Publicado 15/07/2026 10:28

A China critica o projeto de lei dos Estados Unidos que visa aplicar sanções aos compradores de petróleo e gás russo

Archivo - Arquivo - Lin Jian, porta-voz do Ministério das Relações Exteriores da China.
Johannes Neudecker/dpa - Arquivo

MADRID 15 jul. (EUROPA PRESS) -

As autoridades chinesas criticaram nesta quarta-feira o projeto de lei dos Estados Unidos que visa impor sanções contra os principais compradores de petróleo e gás russo, entre os quais se encontra a gigante asiática, e alertaram que Pequim poderia adotar medidas “em resposta” para “proteger os interesses” de suas empresas.

“A China se opõe firmemente às sanções unilaterais ilegais que carecem de fundamento no Direito Internacional e que não contam com a autorização do Conselho de Segurança da ONU”, afirmou o porta-voz do Ministério das Relações Exteriores, Lin Jian, durante uma coletiva de imprensa.

Assim, ele enfatizou que as autoridades chinesas poderiam tomar as medidas “necessárias” para “defender os direitos e interesses legítimos de suas empresas e cidadãos diante de qualquer possível aplicação dessas medidas”. “Aplicar medidas de dois pesos e duas medidas e recorrer à coerção acabará sendo contraproducente”, destacou ele, conforme consta de um comunicado do Ministério das Relações Exteriores.

O projeto de lei norte-americano sobre sanções contra a Rússia prevê tarifas de até 100% para os países que continuarem comprando petróleo e gás russos, uma redução em relação aos 500% propostos na versão inicial.

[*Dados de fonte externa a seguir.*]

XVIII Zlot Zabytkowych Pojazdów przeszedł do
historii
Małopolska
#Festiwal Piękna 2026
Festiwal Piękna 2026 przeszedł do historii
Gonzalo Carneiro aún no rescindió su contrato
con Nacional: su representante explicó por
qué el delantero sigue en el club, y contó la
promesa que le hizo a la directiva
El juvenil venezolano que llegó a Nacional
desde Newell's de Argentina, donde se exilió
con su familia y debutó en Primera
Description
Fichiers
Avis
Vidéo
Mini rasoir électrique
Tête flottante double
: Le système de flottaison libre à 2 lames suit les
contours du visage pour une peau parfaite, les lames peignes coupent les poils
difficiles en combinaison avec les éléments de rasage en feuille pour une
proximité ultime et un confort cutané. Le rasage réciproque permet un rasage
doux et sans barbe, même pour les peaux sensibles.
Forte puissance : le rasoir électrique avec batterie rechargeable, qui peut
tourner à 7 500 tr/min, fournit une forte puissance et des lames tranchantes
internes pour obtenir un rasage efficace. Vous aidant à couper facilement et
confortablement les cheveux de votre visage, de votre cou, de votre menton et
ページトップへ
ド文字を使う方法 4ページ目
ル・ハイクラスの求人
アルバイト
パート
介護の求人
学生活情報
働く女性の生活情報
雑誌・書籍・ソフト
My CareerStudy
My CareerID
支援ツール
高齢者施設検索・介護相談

Entre os cinco principais compradores está a China.

Senadores norte-americanos anunciaram na sexta-feira ter chegado a um acordo com o governo do presidente dos Estados Unidos, Donald Trump, para avançar na aprovação de um novo pacote de sanções contra a Rússia, embora ainda não esteja claro se o próprio Trump apoiará diretamente essa legislação.

O pacote permitiria impor tarifas elevadas às importações provenientes dos países que compram petróleo, urânio e gás natural russos, com possíveis exceções para os países que contribuam para o esforço bélico da Ucrânia no contexto da invasão russa.